Quentin Dupieux s’est décidément spécialisé dans le sous-genre des films qui parlent de la fabrication d’autres films, ou du moins de la fabrication d’autres récits, des méta-récits en somme. Et pourtant, les projets s’enchaînent et parviennent à ne pas se ressembler tant il apparaît que le réalisateur a des choses à dire à ce sujet. Le Daim suit les aventures de George, la quarantaine bedonnante, qui plaque tout pour s’acheter un blouson 100% daim avec lequel il complote de faire disparaître les autres blousons, tous les autres blousons. L’aspect hors-temps et hors-sol de la narration la pousse vers l’abstraction (un village, quelque part en France, à une époque mal définie) mais donne aussi au projet un simulacre de vraisemblance : et s’ils y parvenaient, cet homme et son blouson, dans ce petit monde confiné, à les faire tous disparaître les autres blousons ?
Le film n’emprunte pas seulement au Western ses costumes, il en reprend également les codes. George évolue dans un univers semble-t-il sans lois, à coup sûr sans forces de l’ordre et aux conventions sociales assurément délitées. Là où le Western est habituellement un film de fondation (de valeurs, d’un état), le fait d’en nicher un dans un la vieille et douce France, entre clocher, PMU et Peugeot 205, est un geste de destruction assez violent. Et ce désert de repères va devenir le théâtre improbable d’une création artistique. Équipé d’un caméscope, George documente son entreprise aux airs progressivement criminels, produisant des rushs qui vont tomber entre les mains d’une monteuse enthousiaste, Denise. Ce projet artistique impromptu n’est pas seulement le passe-droit de George, une couverture pour les activités les plus litigieuses, il est réellement ce qui va investir de sens ce monde qui n’en a plus.
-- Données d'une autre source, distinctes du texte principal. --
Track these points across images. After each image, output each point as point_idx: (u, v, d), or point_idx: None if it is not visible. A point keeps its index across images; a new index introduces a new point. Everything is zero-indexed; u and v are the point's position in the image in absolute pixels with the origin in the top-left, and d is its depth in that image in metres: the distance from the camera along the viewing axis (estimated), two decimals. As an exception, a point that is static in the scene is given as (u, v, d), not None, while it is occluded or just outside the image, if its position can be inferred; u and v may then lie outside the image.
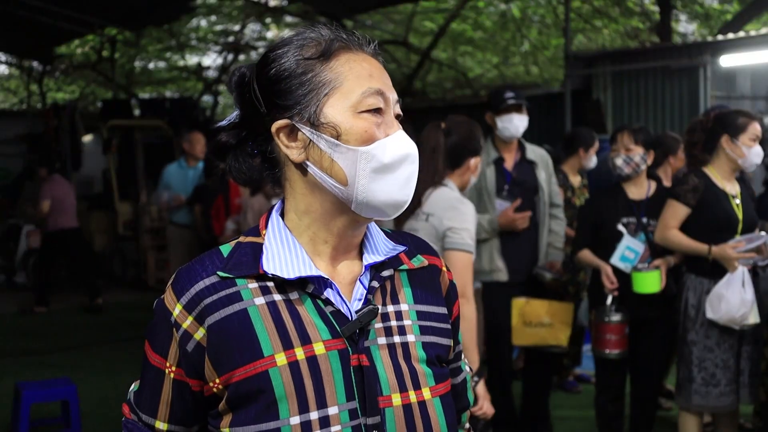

Il est sans doute vain de chercher qui, du personnage qui connaît les implications de ses actions sans les penser comme art et du personnage qui y voit de l’art sans en connaître le coût, est le prête-nom du réalisateur. Les deux incarnent une forme de lâcheté de l’artiste, dont la complémentarité n’excuse en rien les actes, et Dupieux assume pleinement cette double-identification en un charmant geste d’autodérision. Veules, sournois, méthodiques, schizophrènes et passionnés, il est agréable de voir la légèreté avec laquelle ces personnages insufflent une direction à un monde devenu absurde, pour la simple raison que l’art permet cela.